Employees at The Cannabist in Deptford, Columbia Care’s retail brand, filed a petition for representation on March 4. That vote is set for April 18 with UFCW Local 360 leading that organization effort.
Thompson stressed the importance of unionization in the growing industry and that top organizing issues are not about wages. Employees in cannabis are looking for career growth and long-term sustainability in a field they are passionate about, he said.
“A lot of people who work in these places, these are their dream jobs,” he said. “Then they get in there and really it’s just corporate cannabis. They want to stay and grow, but the way sometimes that the corporate part works, it grinds you down.
“With a good union contract, you can see a career, a path to learn and grow. That’s why we are involved and have apprentice programs. These are career paths for people.”

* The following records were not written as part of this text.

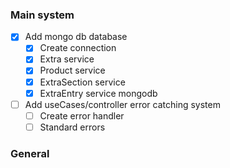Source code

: 
### Main system
- [x] Add mongo db database 
    - [x] Create connection
    - [x] Extra service
    - [x] Product service
    - [x] ExtraSection service 
    - [x] ExtraEntry service mongodb 
- [ ] Add useCases/controller error catching system
    - [ ] Create error handler
    - [ ] Standard errors 

### General 

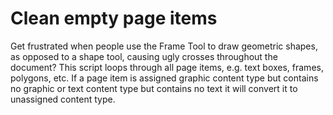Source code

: # Clean empty page items

Get frustrated when people use the Frame Tool to draw geometric shapes, as opposed to a shape tool, causing ugly crosses throughout the document? This script loops through all page items, e.g. text boxes, frames, polygons, etc. If a page item is assigned graphic content type but contains no graphic or text content type but contains no text it will convert it to unassigned content type.
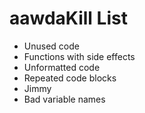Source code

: aawdaKill List
=========
* Unused code
* Functions with side effects
* Unformatted code
* Repeated code blocks
* Jimmy
* Bad variable names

Unionization in cannabis could help legitimize the industry, claims Thompson. There is still a stigma around the industry that is slowly disappearing, and with UFCW attached to dispensary work, it could help speed up the process.
“I think it really helps with the public perception,” said Thompson. “These are legitimate jobs and legitimate places to work. We spoke at a lot of town halls and when you get up there as a union rep and talk about good paying jobs and careers, that carries a little more weight than someone who just likes to smoke and wants [cannabis] in the town.”
Acreage Holdings did not respond to requests for comment by publication. Thompson says working relations with the company are good and it has committed to bargaining a fair contract. Acreage’s New Jersey General Manager Brian Sickora did appear at Monday’s New Jersey Cannabis Regulatory Commission to detail the company’s plan for adult use sales.
Union representatives are expected to negotiate terms for the first contract once certification of the agreement is in place. Dispensary jobs in the state are already in high demand, with a quick search for job openings at The Botanist yielding only one cultivation position advertised.
“This new partnership is a win for all involved,” said Local 152 President Brian String in a press release. “These workers will be able to decide on the terms of their employment and The Botanist will maintain a dedicated and knowledgeable staff.”